16 Responses to Dodgers TV Deal Allows For Limited Revenue Sharing Leave a Reply

  1. 55saveslives 3 years ago

    Shady

  2. ugotrpk3113 3 years ago

    Somewhere in London, John Henry is complaining to his 30 year old bombshell about this.

  3. BlueSkyLA 3 years ago

    Mr. Manfred Jr. is trying to paint a smiley-face on this on awful situation on behalf of MLB. He must know that the bankruptcy judge allowed McCourt to modify the normal franchise sale process and net himself maybe a billion more than he’d likely have gotten for the team otherwise. It may have had less to do with the media rights than other process changes, but the bottom line is that bankruptcy is now clearly the way to go for anyone wanting to sell a MLB franchise and maximize their take.

  4. $21621694 3 years ago

    I am confused. The team filed for bankruptcy, was sold. Then the new owner group nets a multi million dollar TV deal and somehow are able to avoid sharing some of its revenues?

    Why did they sell this team in the first place? I don’t know much about the dodgers, and I’m trying to get a better insight so please save the smartass comments

    • BlueSkyLA 3 years ago

      The Dodgers were bankrupt. I’m not sure I understand the confusion.

      • $21621694 3 years ago

        If they were bankrupt and about to sign this TV deal that would bring enough money to sign every high $ player out there, why was the team sold in the first place?

        It’s mind bending to imagine a team in LA can be bankrupt. 2nd largest market in the US

        • Tko11 3 years ago

          The fans hated him and plus he made a huge profit by selling the team.

        • BlueSkyLA 3 years ago

          The current media contract with Fox doesn’t expire until after next season. McCourt tried to get the bankruptcy court to allow him to rebid the contract ahead of time. Neither Fox or MLB would allow that. McCourt had already borrowed money from Fox and MLB to pay current accounts. In addition the McCourts were in the middle of a nasty divorce battle and were suing each other over who owned what. A total mess. Seriously, you missed all of this?

          • $21621694 3 years ago

            Thanks!
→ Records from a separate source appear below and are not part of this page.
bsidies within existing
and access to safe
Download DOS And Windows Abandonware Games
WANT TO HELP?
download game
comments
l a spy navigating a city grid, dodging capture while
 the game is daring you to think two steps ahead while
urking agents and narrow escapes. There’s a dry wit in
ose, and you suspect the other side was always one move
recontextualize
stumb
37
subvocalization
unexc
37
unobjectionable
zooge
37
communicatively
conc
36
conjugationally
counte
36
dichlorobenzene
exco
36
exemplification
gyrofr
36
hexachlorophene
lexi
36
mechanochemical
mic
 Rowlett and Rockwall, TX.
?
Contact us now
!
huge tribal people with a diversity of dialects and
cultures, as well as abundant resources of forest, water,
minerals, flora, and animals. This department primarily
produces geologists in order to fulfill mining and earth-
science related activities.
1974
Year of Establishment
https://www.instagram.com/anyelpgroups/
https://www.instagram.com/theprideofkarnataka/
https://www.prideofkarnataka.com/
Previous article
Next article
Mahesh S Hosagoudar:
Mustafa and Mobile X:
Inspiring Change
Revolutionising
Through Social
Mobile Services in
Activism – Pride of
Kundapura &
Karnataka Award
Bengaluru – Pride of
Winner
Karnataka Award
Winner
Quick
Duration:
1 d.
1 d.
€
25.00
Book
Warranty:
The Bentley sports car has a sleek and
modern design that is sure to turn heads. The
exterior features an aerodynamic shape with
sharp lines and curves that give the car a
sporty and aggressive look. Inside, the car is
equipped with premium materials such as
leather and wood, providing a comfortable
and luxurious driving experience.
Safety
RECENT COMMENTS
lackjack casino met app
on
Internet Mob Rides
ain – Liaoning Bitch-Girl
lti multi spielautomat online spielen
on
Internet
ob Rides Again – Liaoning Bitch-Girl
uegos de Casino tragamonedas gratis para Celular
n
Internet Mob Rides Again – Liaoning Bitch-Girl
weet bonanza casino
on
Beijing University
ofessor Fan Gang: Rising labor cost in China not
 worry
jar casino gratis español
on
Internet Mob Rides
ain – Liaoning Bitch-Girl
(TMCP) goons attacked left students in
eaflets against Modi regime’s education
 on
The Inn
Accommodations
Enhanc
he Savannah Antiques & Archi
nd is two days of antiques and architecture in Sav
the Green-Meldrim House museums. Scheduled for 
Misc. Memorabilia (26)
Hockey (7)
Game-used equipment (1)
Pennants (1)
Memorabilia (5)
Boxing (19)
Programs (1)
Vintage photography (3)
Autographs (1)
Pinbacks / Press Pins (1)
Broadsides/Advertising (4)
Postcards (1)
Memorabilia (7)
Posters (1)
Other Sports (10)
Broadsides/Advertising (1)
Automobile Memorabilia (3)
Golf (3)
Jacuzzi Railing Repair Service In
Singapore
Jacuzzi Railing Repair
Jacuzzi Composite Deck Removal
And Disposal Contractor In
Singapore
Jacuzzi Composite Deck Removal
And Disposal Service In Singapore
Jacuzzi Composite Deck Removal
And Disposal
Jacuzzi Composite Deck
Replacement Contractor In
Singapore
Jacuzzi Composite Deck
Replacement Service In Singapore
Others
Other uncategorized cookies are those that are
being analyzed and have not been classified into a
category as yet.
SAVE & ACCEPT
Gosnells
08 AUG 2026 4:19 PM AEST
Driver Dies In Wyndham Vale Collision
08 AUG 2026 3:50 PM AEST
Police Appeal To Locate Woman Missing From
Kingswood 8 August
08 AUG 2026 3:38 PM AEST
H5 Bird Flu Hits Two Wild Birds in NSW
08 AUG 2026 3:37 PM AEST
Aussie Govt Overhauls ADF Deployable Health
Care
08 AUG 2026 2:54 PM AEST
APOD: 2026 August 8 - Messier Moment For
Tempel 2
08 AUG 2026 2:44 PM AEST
I knew bits a pieces but now it makes more sense. It’s nice to see this team spending money because they certainly can hopefully they will be competitive next year

  5. Dodgersarelife 3 years ago

    Does this mean “we” can spend even more money! Wow, this seems to be a disgusting loophole the owners took advantage of.

  6. Exposfan 3 years ago

    Meanwhile in Pittsburgh and Kansas City…

  7. BlueSkyLA 3 years ago

    It’s the solution not the problem.

  8. Tko11 3 years ago

    I think you mean socialism. Without some sort of redistribution how can you expect smaller markets to compete with bigger markets?

  9. $21621694 3 years ago

    Remember the expos/marlins/redsox ownership musical chairs? that was shady!

  10. Tko11 3 years ago

    You know whats even more shady? No revenue sharing or luxury tax. If the Yankees payroll is half a billion, who cares? Let them sign Josh Hamilton and Greinke…no big deal Im sure the 50million dollar payrolls would still be able to compete.

  11. Tko11 3 years ago

    The way they always have? By developing talent and not being able to extend them most of the time. Unless of course they go for an early extension which can be a huge risk. I guess your other comment was deemed bad for business?